--- REQUIREMENT 1 ---
Copy the part of the news article on Mamata Banerjee's ultimatum to the Maoists between "Arms or talks?" and "we want peace.", inclusive.

* * * * *

Arms or talks? Choose in seven days, Mamata tells Maoists

October 15th, 2011 - 7:50 pm ICT by IANS  

Mamata Banerjee Jhargram (West Bengal), Oct 15 (IANS) West Bengal Chief Minister Mamata Banerjee Saturday gave a seven-day ultimatum to Maoist rebels in the state to choose between dialogue and arms, while she announced a slew of infrastructure and development projects for the Junglemahal region.

Asserting that politics of murder and negotiations cannot go together, Banerjee said soon after coming to power in May, her government sought peace, but the ultras did not stop bloodshed.

“We have started the peace process. There has been no joint security forces’ operation for the last four months. We thought that will help. But we saw murders. Why? We say we want peace.

“In democracy, negotiations can always continue. We are not in favour of stopping negotiations. But you have to leave arms. Stop threatening the people,” Banerjee said, talking tough.

* * * * *

--- REQUIREMENT 2 ---
Give the lines of the listing from its first line through the line holding "left shoulder: (130, 165, -11)", inclusive, with "camera" replaced by "lens" and everything else unchanged. Leave the pictures out of the answer.

* * * * *

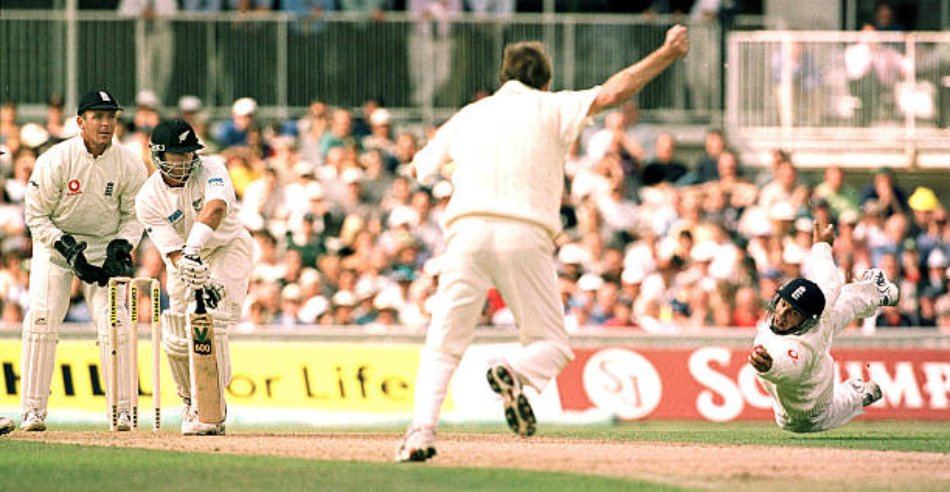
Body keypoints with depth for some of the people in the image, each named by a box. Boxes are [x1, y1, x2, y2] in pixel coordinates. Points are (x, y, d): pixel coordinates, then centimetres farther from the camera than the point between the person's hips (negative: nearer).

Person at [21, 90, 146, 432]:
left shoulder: (130, 165, -11)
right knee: (42, 319, -14)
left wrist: (121, 247, -16)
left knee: (116, 323, -9)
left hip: (104, 247, 2)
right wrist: (67, 249, -23)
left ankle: (122, 411, 0)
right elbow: (36, 216, -12)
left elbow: (134, 216, 2)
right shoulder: (56, 160, -18)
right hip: (55, 244, -2)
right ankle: (33, 411, -9)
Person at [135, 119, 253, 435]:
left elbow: (215, 209, -45)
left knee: (212, 324, -23)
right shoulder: (148, 199, -18)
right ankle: (191, 400, 30)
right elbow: (173, 251, -26)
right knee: (175, 339, 0)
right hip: (186, 259, 3)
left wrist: (193, 248, -61)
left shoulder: (211, 173, -23)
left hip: (228, 249, -3)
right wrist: (200, 281, -44)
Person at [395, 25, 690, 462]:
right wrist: (667, 54, 4)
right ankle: (514, 373, -26)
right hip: (525, 237, -2)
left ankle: (422, 429, -15)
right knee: (552, 345, 9)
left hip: (467, 231, 2)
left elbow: (419, 169, 33)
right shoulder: (550, 107, 12)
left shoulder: (468, 115, 22)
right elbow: (612, 93, -3)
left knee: (443, 347, 8)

* * * * *

--- RESPONSE AREA 1 ---
Arms or talks? Choose in seven days, Mamata tells Maoists

October 15th, 2011 - 7:50 pm ICT by IANS  

Mamata Banerjee Jhargram (West Bengal), Oct 15 (IANS) West Bengal Chief Minister Mamata Banerjee Saturday gave a seven-day ultimatum to Maoist rebels in the state to choose between dialogue and arms, while she announced a slew of infrastructure and development projects for the Junglemahal region.

Asserting that politics of murder and negotiations cannot go together, Banerjee said soon after coming to power in May, her government sought peace, but the ultras did not stop bloodshed.

“We have started the peace process. There has been no joint security forces’ operation for the last four months. We thought that will help. But we saw murders. Why? We say we want peace.

--- RESPONSE AREA 2 ---
Body keypoints with depth for some of the people in the image, each named by a box. Boxes are [x1, y1, x2, y2] in pixel coordinates. Points are (x, y, d): pixel coordinates, then centimetres farther from the lens than the point between the person's hips (negative: nearer).

Person at [21, 90, 146, 432]:
left shoulder: (130, 165, -11)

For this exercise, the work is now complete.